Il caos rappresentato dall’informazione dei nostri giorni sembra farsi metafora di quel disordine che abita ormai sempre più menti, in un’ era in cui si pensa di avere tutto sotto controllo, e a portata di un clic, ma forse proprio così non è.

L’uomo è stato negli ultimi secoli sovraccaricato di numerosi stimoli, tecnologici soprattutto, che per molti versi hanno portato ad un sviluppo e ad una crescita apprezzabile e necessaria all’evoluzione, che è insita nella progressione del tempo.

Tuttavia non sempre questa evoluzione risulta essere positiva, anzi può diventare dannosa quando se ne abusa, cioè quando si rende lecito, sotto le spoglie del progresso, addirittura una sovversione naturale dell’ordine e del tempo che le cose, esattamente come l’essere umano, richiedono per crescere.

Aspettare, rispettare, ascoltare la natura e la disposizione che essa suggerisce.

Non è un caso che la parola cultura derivi dal latino colere, che significa coltivare. Immediatamente il rimando è all’area semantica della coltivazione della terra, eppure lo stretto legame venutosi a creare con l’accezione italiana a noi nota di cultura, cela un importante legame tra le due interpretazioni.
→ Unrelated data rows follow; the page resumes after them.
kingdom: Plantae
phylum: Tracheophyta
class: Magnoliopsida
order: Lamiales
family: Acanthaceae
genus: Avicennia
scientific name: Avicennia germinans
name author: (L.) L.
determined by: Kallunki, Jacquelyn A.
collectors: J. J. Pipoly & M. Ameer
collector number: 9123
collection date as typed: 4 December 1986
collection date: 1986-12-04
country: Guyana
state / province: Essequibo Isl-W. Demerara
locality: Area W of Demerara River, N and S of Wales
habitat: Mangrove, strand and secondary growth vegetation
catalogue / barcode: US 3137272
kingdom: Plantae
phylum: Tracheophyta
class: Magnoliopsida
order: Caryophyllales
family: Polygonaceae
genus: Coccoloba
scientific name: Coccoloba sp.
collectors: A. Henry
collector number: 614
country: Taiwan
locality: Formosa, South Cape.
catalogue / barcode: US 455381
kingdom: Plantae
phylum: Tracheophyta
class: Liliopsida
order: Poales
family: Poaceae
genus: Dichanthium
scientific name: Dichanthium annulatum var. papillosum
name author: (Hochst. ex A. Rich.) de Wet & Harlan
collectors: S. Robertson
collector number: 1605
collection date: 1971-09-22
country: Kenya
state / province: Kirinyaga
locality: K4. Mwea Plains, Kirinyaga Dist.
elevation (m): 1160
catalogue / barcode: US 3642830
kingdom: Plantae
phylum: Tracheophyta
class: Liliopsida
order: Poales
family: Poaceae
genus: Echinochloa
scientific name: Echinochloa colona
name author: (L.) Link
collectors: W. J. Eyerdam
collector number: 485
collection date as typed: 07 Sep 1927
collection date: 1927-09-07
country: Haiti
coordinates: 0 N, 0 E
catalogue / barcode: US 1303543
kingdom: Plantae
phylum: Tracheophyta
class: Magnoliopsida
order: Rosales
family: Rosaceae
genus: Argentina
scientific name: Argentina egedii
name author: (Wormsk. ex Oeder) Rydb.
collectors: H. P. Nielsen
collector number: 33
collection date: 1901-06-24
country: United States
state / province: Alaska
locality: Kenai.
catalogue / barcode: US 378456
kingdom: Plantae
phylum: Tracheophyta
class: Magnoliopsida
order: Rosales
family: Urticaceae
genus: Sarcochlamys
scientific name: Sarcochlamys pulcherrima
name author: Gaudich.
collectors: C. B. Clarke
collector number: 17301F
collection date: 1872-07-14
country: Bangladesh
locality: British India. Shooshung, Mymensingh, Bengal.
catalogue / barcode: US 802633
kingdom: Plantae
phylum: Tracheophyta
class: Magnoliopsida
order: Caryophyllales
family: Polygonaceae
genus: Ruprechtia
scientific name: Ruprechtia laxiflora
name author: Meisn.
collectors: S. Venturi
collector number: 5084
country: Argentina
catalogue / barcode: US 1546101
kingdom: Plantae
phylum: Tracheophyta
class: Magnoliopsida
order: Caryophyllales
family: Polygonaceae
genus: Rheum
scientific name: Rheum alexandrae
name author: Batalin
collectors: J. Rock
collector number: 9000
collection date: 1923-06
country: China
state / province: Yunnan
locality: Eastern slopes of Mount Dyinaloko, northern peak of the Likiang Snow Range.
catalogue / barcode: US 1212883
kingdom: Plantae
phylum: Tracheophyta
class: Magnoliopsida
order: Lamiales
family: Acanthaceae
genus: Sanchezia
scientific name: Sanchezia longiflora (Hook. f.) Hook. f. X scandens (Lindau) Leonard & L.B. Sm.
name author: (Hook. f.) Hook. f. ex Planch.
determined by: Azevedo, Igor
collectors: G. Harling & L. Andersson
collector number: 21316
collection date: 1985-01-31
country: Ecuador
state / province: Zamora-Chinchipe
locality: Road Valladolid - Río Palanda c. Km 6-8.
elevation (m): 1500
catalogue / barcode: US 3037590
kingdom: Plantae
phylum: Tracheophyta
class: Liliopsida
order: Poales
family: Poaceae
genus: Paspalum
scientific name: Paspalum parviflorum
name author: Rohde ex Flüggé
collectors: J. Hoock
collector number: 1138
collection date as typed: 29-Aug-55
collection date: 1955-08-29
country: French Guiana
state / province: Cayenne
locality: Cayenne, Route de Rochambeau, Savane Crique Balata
Il termine ha infatti acquisito il significato di cura, coltivazione di un sapere e di educazione. Questo perché, per trarre frutto da un campo, occorre aspettare il tempo necessario perché questo sia pronto. Così come la cultura, che ha bisogno di tempo e riguardo per formarsi, affermarsi ed educare ad un sapere.

Oggi siamo sempre più sottoposti a sensibilizzazioni in merito al clima e all’ambiente, tanti giovani manifestano e si battono per l’ecologia, demonizzando qualsiasi tipo di bottiglietta di plastica per salvaguardare l’ambiente, ma è davvero questo prendersene cura, o è più una voglia di scendere in piazza urlando degli slogan?

Uno dei rischi maggiori della nostra società è purtroppo la grande strumentalizzazione che spesso e volentieri viene fatta della cultura e dell’informazione, in un Occidente in cui è sempre l’Io a prevalere, anziché un bene comune.

Sicuramente per una società migliore si deve partire inevitabilmente dall’elevazione mentale, e aggiungerei anche, spirituale del singolo. Ma se questo è sempre più vittima, spesso anche inconsapevole, di un liberalismo che anziché darci la vera libertà, sembra piuttosto appiattire la crescita personale, come può esserci una evolutio all’interno di una comunità?

Se va tutto bene, tutto è concesso, tutto è giusto basta che “faccia stare bene”, e soprattutto se vengono meno i due Soli del De Monarchia dantesco, ovvero quelle guide, quei punti di riferimento necessari all’uomo per non perdere di vista la strada (e no, non parlo del navigatore sullo smartphone) come può esserci una progressione e un vero amore per ciò che la natura e la cultura offrono?

L’era del consumismo ha reso la cultura un “bene” assai richiesto, ma sempre meno posseduto. Si consumano opere d’arte, libri, musei, informazioni, cinema, musica, ma non si possiede nulla che dia veramente un ordine ad anime sempre più confuse, fintamente liberali e irrispettose verso la bellezza.

La cultura è passata da essere elitaria ad essere proletaria, e questo passaggio da un estremo negativo all’altro ha aperto le porte ad un caos dilagante.

Le menti per essere pronte ad accogliere con cura qualcosa, devono essere predisposte. Non può essere la quantità a dare preparazione, ma la qualità degli strumenti forniti per accoglierla. Come dice Zygmunt Bauman: “nella modernità liquida la cultura non ha un “volgo” da illuminare ed elevare, ha, invece, clienti da sedurre”. Per sedurre basta allora la superficie, il fascino insaziate della “novità”, che un momento piace e poco dopo ha già stufato.

Quel cuore nobile e gentile tanto cantato dai poeti stilnovisti del Trecento, secondo cui solo chi aveva sensibilità poteva conoscere l’amore, insegna ancora oggi che solo chi ha un animo educato alla bellezza può essere pronto ad accettare la novità e l’evoluzione facendola fruttare.

In questo momento storico specialmente, l’unica possibile soluzione è quella di mantenere un forte senso critico, così tanto millantato quanto sempre più inesistente.

Non farsi travolgere dai bombardamenti mediatici, divenuti un’arma a volte anche letale per delle menti così esposte ad un’informazione caotica, disordinata, e che attecchisce su terreni impreparati e non debitamente curati.